Нет желаний, нет сил, утеряно чувство гармонии, равновесия. Напиться что ли! Вдрызг. Чтобы истощить до предела жизненные соки, чтобы иссохнуть, превратиться в мумию, в абсолютное ничто.


Непонятно как, на автопилоте, оказалась Люся в городском парке.


Праздная публика, палатки, лотки.


Духовой оркестр играл танго “Брызги шампанского”, потом вальсы, вальсы. Парочки неумело танцевали вразнобой.


Смотреть на то, как кто-то умудряется жить в ритме танго, как веселятся, обманывая себя, будто жизнь – это бал, было тошно.


Только ты на него не попал! Не по-пал!


– Я стала старше на один роман, на одного любимого мужчину. Вчера казалось, что сойду с ума,


сегодня знаю – это не причина. Но брошены ключи на круглый стол, и лбами жизнь столкнёт теперь едва ли… я счастлива, что ты меня нашёл, но горько, что друг друга потеряли…


Зарыться бы в песок, залезть в нору, свернуться клубком, впасть в анабиоз. Как, как ещё вырваться из замкнутого круга?


– Снова вы здесь… и опять грустная, – остановил её размышления старик, выгуливающий беспородного пса, – не желаете составить компанию? Мне одиноко, вы чахнете в беспросветной мгле, не умея отпускать то, что рассыпалось, превратилось в тлен. Вам нужно выговориться. Это помогает.


– Одной проще, – парировала Люся, когда глаза мужчины остановились на её лице.


Женщине показалось, нет, ошибиться сложно, это было почти физическое ощущение прикосновения. Довольно приятное, но совсем некстати.

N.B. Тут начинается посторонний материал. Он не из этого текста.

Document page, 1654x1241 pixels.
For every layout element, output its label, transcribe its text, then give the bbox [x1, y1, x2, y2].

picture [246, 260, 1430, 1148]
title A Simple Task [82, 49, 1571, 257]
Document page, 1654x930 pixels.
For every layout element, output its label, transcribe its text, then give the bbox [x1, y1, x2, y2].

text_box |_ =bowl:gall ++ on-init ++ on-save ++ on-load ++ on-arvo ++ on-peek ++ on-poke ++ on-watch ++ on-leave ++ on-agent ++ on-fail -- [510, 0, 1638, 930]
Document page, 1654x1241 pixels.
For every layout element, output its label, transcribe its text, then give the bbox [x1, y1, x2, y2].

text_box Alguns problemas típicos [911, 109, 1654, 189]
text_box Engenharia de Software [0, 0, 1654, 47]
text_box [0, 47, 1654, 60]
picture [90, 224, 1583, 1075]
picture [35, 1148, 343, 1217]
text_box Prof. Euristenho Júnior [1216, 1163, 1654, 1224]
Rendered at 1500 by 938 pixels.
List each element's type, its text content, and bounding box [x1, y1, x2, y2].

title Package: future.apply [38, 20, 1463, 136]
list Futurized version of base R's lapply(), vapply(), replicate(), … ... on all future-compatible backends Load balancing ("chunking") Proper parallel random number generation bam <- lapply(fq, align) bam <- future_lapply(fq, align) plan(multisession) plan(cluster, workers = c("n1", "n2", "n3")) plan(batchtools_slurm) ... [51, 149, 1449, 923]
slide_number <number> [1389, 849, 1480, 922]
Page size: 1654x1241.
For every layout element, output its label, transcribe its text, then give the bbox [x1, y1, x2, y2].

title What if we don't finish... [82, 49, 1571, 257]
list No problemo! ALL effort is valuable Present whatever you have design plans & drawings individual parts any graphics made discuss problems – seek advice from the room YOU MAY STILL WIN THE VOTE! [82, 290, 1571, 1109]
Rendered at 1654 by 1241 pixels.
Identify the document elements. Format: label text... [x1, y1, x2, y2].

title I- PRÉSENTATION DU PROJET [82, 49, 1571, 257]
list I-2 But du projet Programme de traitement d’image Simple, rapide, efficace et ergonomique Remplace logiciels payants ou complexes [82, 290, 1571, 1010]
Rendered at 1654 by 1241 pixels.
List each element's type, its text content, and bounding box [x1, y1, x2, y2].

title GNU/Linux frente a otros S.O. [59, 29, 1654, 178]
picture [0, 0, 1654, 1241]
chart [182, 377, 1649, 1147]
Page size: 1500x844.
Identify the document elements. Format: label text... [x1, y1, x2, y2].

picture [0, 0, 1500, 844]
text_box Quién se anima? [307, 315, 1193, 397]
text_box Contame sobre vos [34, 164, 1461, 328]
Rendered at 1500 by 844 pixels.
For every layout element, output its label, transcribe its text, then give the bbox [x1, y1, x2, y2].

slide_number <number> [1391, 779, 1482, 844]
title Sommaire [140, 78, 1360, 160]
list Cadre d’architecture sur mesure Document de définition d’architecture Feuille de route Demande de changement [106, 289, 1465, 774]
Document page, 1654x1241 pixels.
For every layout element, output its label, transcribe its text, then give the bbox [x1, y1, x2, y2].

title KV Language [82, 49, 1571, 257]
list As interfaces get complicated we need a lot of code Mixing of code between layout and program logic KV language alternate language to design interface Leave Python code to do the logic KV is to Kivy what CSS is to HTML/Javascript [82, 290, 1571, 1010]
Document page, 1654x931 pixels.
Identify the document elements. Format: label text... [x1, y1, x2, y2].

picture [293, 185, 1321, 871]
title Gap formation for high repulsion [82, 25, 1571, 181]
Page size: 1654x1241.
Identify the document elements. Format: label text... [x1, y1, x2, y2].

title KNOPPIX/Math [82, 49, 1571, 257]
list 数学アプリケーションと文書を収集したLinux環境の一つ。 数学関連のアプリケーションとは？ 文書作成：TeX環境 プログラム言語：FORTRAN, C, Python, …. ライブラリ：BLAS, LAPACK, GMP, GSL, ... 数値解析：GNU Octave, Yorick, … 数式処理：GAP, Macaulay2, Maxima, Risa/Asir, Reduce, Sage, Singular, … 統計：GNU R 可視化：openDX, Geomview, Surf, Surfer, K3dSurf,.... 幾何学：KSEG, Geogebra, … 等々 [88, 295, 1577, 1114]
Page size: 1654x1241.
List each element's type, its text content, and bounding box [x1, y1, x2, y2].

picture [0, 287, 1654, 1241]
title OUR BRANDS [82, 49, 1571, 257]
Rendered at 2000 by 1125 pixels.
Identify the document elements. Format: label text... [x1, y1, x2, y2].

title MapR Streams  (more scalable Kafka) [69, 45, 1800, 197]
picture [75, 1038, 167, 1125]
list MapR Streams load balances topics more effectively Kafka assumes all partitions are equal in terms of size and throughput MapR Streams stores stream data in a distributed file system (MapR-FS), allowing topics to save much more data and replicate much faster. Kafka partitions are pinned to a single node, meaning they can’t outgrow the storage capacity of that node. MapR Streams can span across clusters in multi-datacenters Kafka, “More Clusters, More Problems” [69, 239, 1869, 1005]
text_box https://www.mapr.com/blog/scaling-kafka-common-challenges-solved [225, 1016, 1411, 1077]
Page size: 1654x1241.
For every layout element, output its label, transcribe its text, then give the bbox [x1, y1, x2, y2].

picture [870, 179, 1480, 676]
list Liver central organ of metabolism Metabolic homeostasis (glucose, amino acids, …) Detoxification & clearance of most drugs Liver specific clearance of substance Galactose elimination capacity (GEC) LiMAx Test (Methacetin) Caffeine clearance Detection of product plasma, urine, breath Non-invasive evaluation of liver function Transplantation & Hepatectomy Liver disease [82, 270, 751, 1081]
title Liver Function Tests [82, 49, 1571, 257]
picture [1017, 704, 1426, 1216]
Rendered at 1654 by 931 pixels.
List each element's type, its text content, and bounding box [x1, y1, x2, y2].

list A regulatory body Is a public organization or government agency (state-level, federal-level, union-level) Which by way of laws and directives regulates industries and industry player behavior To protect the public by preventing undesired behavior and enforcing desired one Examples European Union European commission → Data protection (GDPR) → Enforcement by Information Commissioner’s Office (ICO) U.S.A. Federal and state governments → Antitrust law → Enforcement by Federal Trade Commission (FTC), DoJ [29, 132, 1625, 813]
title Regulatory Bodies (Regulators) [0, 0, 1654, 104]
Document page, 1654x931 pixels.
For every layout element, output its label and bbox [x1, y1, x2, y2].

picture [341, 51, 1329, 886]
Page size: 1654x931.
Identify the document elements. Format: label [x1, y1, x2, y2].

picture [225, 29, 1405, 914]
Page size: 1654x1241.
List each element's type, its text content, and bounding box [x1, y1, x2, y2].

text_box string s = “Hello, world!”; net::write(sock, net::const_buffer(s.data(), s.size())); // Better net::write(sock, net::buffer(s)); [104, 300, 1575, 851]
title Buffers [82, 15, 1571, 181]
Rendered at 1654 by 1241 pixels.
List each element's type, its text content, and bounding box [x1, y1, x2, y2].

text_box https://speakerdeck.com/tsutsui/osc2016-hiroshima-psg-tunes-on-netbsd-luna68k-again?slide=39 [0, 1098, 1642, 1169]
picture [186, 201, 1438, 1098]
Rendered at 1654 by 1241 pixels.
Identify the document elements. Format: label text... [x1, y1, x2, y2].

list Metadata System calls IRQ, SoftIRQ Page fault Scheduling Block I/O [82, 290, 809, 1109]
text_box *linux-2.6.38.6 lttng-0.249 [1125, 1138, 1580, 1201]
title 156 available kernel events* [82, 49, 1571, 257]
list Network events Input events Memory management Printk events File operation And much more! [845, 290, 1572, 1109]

Обычно в подобных ситуациях Люся смущённо опускала глаза, краснела, а теперь нет. На этот раз она ответила, почти с вызовом, дополняя нескрываемую иронию независимой позой и красноречивой мимикой, словно приглашала принять участие в поединке, в котором намерена лидировать. Это была защитная реакция.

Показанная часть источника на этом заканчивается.